## What you need to do
In the listing below, which lines contain the string "Institute"? Copy them all.
***** Data in this exercise
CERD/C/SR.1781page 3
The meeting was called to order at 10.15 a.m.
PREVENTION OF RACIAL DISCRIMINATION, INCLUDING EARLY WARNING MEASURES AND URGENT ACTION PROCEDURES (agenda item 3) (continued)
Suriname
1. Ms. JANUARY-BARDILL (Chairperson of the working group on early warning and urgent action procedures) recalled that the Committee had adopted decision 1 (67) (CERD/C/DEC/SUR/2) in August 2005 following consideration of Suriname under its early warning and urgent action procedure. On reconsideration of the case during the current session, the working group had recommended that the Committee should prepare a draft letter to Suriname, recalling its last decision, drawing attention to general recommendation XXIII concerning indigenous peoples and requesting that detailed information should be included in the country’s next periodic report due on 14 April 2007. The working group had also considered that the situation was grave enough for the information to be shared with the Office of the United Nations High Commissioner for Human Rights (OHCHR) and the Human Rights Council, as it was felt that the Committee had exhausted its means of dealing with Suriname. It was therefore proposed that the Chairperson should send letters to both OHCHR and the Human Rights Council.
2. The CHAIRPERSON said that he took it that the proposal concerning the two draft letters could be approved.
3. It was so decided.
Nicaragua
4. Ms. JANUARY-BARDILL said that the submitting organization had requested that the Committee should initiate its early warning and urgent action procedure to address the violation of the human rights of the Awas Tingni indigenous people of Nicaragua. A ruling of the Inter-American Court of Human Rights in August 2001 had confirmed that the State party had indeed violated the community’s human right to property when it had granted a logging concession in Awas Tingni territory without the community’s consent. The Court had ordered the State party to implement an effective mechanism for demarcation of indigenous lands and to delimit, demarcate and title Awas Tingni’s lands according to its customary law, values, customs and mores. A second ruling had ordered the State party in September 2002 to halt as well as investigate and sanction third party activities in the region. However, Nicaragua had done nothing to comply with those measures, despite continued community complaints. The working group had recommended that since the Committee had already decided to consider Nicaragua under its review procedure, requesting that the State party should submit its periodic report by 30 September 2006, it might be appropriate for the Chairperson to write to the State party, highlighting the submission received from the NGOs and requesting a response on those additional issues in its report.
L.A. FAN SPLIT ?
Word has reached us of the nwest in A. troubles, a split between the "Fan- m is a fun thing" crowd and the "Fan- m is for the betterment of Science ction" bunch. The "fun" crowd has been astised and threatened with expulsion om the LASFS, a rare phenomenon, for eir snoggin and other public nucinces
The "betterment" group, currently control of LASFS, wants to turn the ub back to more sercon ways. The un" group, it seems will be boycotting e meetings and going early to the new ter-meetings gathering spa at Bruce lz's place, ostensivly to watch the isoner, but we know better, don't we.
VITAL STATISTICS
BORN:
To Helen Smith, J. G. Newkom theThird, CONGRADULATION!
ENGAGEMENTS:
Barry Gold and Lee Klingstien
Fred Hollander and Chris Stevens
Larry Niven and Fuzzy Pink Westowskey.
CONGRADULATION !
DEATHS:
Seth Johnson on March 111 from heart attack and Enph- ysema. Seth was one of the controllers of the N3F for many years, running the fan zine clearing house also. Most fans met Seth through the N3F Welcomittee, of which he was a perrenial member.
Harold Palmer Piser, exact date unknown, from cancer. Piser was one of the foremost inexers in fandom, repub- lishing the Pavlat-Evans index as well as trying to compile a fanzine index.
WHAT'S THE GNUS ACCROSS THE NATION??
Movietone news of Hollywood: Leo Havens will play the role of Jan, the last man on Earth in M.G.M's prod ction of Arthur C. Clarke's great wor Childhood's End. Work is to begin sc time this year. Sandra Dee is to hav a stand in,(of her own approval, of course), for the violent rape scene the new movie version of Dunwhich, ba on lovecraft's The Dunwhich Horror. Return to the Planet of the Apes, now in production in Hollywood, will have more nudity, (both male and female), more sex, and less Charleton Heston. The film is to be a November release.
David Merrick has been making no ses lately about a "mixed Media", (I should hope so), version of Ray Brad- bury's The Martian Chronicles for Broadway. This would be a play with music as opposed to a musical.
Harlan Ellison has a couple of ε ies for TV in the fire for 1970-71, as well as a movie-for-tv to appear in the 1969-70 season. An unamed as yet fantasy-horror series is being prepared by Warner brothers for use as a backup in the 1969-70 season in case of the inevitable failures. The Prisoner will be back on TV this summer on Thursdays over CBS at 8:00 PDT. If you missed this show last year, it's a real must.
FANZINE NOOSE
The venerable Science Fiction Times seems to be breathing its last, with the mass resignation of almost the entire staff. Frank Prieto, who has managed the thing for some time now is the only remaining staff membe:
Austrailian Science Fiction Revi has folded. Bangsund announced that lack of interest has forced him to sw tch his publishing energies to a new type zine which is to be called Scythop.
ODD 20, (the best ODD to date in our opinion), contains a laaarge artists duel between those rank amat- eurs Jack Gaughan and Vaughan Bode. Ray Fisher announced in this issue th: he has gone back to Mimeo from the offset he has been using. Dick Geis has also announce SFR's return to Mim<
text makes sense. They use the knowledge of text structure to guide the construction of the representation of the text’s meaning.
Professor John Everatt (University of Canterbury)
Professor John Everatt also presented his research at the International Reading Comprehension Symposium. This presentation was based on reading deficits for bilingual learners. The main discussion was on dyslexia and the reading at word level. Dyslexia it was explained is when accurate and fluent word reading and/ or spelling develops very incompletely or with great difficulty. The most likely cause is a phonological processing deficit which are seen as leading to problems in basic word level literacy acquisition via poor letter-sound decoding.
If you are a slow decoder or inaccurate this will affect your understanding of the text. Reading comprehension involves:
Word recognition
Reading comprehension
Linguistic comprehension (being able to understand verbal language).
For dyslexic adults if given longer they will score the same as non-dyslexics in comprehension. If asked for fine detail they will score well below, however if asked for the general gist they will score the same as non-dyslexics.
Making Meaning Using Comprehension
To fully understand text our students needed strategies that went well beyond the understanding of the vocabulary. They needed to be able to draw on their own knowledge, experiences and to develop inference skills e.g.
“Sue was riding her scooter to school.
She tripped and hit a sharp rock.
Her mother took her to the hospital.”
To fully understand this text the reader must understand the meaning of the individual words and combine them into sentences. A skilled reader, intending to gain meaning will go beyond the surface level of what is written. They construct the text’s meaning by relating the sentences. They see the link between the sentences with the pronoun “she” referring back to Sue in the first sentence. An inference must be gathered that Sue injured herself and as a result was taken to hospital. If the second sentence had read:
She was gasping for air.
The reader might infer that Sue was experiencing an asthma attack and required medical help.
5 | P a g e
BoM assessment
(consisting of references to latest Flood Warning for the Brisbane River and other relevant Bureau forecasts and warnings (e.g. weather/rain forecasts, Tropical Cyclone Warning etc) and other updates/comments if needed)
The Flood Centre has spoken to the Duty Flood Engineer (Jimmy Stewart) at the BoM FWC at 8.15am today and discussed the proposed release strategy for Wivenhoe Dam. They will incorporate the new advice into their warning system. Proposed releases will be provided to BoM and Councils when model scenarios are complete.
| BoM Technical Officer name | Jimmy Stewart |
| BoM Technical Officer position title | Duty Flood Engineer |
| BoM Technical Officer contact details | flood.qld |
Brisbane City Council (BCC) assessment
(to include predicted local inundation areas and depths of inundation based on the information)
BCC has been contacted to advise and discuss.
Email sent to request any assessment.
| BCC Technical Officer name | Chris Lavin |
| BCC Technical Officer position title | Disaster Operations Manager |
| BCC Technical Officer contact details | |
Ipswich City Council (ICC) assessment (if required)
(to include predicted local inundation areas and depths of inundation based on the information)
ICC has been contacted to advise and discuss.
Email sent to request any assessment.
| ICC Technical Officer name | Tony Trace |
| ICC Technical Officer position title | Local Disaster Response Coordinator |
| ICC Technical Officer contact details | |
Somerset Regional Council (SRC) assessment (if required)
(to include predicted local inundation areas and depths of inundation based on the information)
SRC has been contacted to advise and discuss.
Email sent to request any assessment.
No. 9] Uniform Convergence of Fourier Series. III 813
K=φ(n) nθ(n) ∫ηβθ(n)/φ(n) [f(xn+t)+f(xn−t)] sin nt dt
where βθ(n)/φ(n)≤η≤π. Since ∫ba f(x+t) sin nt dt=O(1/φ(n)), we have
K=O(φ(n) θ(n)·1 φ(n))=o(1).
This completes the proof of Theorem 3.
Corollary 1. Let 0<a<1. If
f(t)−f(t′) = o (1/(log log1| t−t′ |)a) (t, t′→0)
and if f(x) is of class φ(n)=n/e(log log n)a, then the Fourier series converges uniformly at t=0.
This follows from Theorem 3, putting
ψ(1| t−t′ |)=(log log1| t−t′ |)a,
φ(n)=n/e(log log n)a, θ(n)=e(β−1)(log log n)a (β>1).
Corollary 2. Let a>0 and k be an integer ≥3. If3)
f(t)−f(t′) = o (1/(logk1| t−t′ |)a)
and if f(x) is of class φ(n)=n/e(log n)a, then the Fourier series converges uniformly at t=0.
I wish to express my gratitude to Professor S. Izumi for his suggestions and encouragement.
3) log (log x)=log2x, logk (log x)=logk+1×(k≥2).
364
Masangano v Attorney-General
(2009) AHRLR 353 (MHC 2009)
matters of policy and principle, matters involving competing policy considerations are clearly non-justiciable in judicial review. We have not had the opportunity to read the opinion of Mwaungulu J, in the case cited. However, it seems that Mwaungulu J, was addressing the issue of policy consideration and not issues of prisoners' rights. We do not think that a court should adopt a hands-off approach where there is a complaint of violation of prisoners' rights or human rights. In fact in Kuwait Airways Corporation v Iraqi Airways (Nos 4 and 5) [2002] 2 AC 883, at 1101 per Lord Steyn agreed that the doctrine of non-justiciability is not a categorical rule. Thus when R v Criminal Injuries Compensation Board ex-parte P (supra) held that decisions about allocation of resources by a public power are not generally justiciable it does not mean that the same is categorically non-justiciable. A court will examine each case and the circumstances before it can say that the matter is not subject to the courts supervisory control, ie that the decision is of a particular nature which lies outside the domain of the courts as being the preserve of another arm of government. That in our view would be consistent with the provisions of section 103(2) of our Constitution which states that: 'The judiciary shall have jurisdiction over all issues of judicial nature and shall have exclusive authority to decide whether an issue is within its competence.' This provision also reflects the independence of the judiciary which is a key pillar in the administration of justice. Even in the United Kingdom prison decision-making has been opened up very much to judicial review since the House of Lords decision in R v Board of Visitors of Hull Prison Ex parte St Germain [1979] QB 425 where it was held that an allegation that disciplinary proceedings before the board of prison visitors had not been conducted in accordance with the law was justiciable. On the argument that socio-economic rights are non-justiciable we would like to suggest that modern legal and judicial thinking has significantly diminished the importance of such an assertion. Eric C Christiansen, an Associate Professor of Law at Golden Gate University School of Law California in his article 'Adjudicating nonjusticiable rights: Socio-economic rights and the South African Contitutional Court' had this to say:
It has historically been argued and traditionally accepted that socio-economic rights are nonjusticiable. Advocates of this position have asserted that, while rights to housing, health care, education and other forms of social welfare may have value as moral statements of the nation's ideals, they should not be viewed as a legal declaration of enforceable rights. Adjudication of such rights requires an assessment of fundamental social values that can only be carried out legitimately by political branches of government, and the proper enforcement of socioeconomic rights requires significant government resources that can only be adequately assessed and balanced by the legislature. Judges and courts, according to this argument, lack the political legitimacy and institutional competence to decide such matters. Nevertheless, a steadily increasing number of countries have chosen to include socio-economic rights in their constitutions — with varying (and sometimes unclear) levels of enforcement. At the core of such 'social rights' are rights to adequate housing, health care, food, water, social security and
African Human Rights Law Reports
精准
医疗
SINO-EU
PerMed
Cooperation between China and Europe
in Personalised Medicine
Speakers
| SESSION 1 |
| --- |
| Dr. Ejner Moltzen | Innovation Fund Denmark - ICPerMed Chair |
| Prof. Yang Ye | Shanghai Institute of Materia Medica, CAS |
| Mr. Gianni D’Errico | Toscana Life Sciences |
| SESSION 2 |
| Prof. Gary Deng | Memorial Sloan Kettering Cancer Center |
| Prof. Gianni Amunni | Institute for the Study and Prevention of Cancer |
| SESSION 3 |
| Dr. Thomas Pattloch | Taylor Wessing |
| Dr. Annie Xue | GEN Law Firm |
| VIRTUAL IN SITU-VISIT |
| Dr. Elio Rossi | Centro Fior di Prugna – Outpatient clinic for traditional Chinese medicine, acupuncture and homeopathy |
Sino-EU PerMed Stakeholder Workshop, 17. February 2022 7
**********
## Answer to the problem
| Prof. Yang Ye | Shanghai Institute of Materia Medica, CAS |
| Prof. Gianni Amunni | Institute for the Study and Prevention of Cancer |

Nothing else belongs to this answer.